▶ YOUR INSTRUCTIONS:
Beginning with the line containing "ring dip: (650, 310)" and ending with the last line, repeat the records exactly.

▶ Collection entries:
════════════════

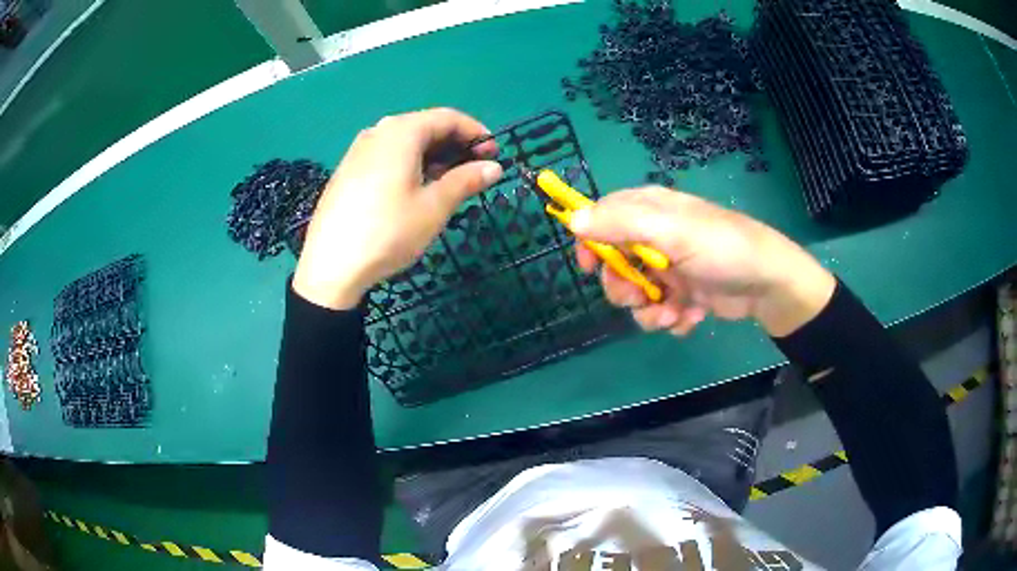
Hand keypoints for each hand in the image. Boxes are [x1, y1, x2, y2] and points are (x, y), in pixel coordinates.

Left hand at [293, 108, 502, 309]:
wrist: (330, 267)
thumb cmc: (388, 232)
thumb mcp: (434, 207)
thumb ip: (466, 180)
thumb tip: (494, 167)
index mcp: (401, 132)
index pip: (448, 117)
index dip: (476, 132)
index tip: (494, 155)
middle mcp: (378, 131)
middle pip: (425, 126)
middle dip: (455, 145)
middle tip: (475, 171)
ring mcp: (358, 150)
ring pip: (405, 142)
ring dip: (434, 156)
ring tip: (450, 183)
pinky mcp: (348, 170)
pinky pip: (387, 155)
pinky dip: (410, 164)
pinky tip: (416, 189)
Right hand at [570, 187, 835, 336]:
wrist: (767, 284)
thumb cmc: (721, 249)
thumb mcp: (671, 231)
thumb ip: (621, 224)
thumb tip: (572, 220)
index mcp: (651, 210)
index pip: (604, 217)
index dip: (592, 241)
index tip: (588, 267)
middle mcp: (657, 237)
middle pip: (616, 263)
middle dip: (624, 287)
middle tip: (641, 296)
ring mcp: (670, 268)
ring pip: (636, 294)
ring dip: (650, 310)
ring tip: (673, 313)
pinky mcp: (683, 294)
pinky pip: (660, 310)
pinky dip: (672, 318)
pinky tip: (691, 316)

════════════════

▶ SOLUTION FOR THIS EXERCISE:
ring dip: (650, 310)
ring tip: (673, 313)
pinky mcp: (683, 294)
pinky pip: (660, 310)
pinky dip: (672, 318)
pinky tip: (691, 316)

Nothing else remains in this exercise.